• **Selected excerpt**:

# MTS + MCS + ?



## steve1616 (Apr 6, 2009)

I was just wondering if everyone is matching the MTS-02, and MCS-02 with the MBS-02 or the SSS-02. I was just wondering what makes more sense. Does it cause problems to a match a MTS with a higher sensitivity to a MBS that is quite a bit lower on the sensitivity. I just didn't know if this causes level matching problems at different SPL's. The MBS-02's would match timber, but the SSS-02's match perfectly with sensitivity ratings. 

One separate question. Does anyone know if the MTS-02's will put out as much midrange volume as the STS-02? I have heard the STS-02's and they can go very loud without any problems.


----------



## Tufelhundin (Jan 25, 2010)

• **Task set**:
• a. In the speaker-matching thread, which model does the poster say matches the MTS-02 and MCS-02 perfectly in sensitivity ratings?
• b. Resume the speaker-matching thread from where it stops.

[Lines of data]
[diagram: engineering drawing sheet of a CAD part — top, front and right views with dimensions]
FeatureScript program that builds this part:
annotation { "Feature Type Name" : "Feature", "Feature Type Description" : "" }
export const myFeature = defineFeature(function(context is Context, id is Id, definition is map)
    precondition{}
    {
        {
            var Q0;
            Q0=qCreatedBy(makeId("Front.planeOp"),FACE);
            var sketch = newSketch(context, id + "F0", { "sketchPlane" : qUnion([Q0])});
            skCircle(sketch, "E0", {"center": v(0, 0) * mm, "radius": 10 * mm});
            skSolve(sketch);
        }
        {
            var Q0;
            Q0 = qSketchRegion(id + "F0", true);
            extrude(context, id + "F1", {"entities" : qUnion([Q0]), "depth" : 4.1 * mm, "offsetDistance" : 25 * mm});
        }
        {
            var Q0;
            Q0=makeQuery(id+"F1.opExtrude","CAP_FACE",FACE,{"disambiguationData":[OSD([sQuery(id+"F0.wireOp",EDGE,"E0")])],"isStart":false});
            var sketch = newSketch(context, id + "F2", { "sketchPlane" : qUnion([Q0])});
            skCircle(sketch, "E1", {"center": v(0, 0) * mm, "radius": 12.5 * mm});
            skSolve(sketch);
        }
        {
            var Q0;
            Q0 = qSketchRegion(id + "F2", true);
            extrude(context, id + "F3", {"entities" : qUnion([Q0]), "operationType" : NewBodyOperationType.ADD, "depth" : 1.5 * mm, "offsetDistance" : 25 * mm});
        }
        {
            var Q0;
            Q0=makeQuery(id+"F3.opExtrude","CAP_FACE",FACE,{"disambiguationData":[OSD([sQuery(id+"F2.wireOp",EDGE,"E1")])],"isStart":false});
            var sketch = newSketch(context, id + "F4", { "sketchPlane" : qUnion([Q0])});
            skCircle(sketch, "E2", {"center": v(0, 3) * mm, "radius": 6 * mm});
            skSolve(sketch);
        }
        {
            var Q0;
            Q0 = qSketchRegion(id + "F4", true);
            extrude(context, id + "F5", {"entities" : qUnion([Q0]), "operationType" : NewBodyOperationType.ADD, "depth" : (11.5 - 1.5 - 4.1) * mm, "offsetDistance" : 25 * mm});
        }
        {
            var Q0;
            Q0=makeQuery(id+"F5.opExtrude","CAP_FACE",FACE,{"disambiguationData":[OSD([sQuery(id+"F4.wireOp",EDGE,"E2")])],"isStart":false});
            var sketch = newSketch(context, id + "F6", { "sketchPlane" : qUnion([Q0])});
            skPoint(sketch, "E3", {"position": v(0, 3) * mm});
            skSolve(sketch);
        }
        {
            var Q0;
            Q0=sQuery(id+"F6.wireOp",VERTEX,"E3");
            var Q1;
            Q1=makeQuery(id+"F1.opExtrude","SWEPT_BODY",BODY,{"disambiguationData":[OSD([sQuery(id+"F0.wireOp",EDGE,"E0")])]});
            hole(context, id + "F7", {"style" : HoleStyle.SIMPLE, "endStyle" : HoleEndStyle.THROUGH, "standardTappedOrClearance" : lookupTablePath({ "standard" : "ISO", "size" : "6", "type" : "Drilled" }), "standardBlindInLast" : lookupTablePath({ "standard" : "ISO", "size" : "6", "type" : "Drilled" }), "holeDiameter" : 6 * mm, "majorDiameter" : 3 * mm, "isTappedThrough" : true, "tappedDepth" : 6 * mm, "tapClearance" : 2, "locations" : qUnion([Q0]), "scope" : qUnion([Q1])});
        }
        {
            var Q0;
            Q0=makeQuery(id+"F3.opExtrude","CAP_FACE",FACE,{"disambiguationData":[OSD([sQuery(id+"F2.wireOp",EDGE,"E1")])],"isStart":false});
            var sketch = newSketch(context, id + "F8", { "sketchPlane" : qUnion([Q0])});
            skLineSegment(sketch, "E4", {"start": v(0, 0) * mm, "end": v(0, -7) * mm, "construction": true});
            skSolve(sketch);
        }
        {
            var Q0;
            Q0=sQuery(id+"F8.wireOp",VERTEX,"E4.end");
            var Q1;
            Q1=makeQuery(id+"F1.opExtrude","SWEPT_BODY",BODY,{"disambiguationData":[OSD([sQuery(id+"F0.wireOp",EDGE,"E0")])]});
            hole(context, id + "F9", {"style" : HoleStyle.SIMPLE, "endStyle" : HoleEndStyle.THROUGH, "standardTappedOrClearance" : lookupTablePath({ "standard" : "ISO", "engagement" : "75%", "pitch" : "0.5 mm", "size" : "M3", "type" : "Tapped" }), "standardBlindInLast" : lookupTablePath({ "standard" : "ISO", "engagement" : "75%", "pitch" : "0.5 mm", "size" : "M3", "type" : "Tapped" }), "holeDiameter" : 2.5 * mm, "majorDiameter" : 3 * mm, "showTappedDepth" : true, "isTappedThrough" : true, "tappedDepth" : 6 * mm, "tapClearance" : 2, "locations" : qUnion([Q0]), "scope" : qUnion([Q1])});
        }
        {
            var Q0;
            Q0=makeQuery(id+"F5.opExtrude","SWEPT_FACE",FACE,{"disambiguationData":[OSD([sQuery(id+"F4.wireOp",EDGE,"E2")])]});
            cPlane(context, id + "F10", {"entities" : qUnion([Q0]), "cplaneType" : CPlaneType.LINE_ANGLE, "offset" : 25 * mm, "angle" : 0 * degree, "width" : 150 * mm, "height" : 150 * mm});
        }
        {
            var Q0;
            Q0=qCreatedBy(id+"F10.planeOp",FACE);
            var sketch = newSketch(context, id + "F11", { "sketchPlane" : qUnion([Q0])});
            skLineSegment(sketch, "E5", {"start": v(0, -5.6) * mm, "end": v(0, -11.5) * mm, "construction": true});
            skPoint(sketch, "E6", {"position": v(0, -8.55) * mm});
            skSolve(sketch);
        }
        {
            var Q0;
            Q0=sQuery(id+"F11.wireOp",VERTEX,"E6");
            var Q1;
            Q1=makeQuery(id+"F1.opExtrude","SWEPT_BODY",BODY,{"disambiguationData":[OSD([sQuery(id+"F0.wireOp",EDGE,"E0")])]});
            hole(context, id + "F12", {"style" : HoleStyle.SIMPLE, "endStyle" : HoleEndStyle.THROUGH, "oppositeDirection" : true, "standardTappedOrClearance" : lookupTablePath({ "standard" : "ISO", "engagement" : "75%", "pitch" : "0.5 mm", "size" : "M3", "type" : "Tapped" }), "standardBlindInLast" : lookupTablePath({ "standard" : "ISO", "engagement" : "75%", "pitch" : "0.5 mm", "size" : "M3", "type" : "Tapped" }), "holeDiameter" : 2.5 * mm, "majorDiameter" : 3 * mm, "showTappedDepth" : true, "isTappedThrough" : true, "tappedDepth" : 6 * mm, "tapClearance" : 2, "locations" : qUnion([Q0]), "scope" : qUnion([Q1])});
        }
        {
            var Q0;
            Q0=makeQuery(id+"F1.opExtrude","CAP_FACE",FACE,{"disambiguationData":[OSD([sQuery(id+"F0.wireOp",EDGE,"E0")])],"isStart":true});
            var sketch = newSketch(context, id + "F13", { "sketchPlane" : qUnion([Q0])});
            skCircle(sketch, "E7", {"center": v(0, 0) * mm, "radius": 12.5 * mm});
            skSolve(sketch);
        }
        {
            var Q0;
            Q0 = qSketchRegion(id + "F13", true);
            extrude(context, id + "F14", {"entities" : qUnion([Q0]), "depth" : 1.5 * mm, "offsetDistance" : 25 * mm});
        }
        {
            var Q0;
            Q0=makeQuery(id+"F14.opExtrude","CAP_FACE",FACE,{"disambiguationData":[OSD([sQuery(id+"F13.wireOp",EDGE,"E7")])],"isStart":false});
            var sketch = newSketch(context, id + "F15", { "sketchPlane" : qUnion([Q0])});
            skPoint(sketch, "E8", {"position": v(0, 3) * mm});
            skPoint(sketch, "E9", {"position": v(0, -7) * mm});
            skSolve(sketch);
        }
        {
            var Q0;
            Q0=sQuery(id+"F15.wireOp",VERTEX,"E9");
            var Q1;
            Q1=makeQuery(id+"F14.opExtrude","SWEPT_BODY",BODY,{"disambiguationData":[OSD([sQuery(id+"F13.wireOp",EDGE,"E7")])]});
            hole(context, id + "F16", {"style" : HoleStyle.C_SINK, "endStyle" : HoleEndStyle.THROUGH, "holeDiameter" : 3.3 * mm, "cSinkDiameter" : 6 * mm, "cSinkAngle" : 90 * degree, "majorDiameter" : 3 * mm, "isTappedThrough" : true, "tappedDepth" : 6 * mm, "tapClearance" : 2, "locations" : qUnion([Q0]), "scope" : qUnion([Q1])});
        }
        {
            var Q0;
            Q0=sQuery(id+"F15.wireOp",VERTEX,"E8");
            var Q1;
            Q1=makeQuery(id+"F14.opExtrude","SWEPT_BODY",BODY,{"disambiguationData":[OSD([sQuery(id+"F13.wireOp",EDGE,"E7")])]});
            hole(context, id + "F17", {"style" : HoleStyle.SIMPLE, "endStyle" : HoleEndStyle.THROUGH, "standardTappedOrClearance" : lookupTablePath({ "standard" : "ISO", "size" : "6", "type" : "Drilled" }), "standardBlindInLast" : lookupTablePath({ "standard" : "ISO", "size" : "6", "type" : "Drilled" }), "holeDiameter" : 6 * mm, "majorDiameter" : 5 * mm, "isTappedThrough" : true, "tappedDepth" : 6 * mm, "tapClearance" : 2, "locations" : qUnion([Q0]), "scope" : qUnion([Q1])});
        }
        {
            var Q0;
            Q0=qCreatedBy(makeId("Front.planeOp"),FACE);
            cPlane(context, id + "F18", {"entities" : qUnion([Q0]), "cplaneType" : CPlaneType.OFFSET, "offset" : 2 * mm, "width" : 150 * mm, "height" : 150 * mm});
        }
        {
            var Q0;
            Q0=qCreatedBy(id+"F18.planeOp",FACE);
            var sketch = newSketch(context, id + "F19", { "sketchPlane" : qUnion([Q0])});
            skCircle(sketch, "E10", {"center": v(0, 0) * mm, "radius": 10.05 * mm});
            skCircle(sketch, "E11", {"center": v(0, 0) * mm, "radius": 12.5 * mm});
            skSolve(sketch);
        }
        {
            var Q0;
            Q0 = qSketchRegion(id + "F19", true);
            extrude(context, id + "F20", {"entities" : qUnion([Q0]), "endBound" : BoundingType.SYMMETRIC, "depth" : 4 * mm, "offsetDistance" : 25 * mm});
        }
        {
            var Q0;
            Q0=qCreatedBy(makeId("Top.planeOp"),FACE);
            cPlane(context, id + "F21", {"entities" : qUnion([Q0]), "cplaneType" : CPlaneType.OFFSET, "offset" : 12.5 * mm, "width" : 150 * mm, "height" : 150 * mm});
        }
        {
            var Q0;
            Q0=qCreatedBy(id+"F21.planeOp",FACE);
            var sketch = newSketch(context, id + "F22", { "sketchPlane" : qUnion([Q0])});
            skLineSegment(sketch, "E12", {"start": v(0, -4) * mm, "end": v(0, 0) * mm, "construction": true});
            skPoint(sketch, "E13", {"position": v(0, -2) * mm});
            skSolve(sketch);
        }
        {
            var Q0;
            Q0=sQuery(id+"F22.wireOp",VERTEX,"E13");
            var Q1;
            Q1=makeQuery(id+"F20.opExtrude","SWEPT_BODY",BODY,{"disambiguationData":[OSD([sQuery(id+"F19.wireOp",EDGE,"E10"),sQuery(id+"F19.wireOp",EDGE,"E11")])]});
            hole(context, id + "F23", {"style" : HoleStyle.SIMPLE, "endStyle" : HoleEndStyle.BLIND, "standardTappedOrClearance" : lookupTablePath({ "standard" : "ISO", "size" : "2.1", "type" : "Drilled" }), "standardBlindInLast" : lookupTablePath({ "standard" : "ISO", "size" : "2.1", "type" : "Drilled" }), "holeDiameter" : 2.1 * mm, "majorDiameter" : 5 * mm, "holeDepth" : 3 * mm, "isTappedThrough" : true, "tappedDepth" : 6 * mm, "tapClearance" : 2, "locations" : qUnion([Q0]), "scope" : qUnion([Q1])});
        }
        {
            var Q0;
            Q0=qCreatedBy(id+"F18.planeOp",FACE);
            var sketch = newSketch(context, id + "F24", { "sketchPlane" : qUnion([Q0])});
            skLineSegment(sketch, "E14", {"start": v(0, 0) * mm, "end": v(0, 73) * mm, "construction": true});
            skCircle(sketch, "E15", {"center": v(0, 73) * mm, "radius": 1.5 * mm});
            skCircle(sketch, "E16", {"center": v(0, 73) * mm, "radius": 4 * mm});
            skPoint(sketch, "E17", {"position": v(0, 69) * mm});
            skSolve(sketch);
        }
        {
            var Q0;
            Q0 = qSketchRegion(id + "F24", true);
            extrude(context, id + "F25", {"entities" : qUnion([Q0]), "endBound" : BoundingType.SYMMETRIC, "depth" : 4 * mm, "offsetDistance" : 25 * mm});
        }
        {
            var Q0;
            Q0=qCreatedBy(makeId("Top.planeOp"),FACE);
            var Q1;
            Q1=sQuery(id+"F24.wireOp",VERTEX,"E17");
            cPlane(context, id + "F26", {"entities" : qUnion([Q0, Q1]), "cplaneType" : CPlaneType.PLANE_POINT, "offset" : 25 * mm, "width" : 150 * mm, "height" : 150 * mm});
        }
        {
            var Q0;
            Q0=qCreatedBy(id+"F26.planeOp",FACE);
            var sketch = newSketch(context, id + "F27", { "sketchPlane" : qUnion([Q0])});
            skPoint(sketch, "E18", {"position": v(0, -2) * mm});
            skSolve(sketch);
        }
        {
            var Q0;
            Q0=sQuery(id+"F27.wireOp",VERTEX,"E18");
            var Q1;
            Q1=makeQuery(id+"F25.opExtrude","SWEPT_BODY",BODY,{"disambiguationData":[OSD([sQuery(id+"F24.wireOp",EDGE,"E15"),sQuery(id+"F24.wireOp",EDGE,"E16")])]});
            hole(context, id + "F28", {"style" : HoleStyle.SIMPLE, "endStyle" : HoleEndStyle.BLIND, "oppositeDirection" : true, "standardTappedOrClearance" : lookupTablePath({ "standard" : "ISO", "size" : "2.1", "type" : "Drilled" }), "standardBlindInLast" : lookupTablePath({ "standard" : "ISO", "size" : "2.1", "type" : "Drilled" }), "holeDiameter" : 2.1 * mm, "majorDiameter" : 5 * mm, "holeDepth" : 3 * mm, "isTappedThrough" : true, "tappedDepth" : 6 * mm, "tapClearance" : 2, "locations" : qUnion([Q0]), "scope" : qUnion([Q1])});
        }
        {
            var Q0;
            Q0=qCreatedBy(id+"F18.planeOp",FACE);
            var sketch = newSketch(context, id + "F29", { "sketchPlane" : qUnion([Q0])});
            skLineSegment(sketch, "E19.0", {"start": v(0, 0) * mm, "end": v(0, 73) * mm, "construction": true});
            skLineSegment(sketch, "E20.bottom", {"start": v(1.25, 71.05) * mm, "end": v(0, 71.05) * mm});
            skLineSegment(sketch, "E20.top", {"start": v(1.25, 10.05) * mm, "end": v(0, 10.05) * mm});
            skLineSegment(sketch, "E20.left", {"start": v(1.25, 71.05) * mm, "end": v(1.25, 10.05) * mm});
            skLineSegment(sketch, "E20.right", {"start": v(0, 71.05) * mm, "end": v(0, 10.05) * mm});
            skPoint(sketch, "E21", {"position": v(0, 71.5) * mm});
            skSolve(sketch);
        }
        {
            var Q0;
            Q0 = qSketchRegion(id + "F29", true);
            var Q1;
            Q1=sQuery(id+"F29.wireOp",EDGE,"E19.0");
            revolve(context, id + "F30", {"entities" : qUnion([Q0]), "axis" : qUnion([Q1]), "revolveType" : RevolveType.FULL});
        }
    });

• **Per-task outputs**:
• a. The SSS-02.

• b.
I have listened to pretty much all of them at there HQ in Ohio...granted they were the M Series 01's and the S Series 02 I will say that as long as you have the power the MTS will get as loud as you can stand. The SSS were on the table so they were not hooked up, but I found the from M Series with the SBS on side surround were awesome and that goes along with the MBS in the rear as in a 7.1. The speakers work very well together but I thought the M Series up front was much better....but as I say you need an amp that can handle some low ohms for the MTS to sound their best......and they do when you got it.


Concerning their sensitivity and such...your AVR should have no problem...


my thoughts anyway....for what I heard has me convinced i want M Series one day...but the SSS will be mixed with my Rockets in the near future.


----------



## steve1616 (Apr 6, 2009)

I have plenty of amp to drive the M series so that shouldn't be a problem. It doesn't sound like it matters much on the surrounds. I have just always heard complaints about people mixing and matching speakers in the home theater system. I know that my current setup is totally ruined because I didn't buy the center channel at the same time that I bought the left and right channels. I bought the center channel after the next series had come out. It sounds so different, and terrible. I would prefer the MBS for surround sound, but my wife will probably go crazy if she saw those huge boxes mounted on the wall.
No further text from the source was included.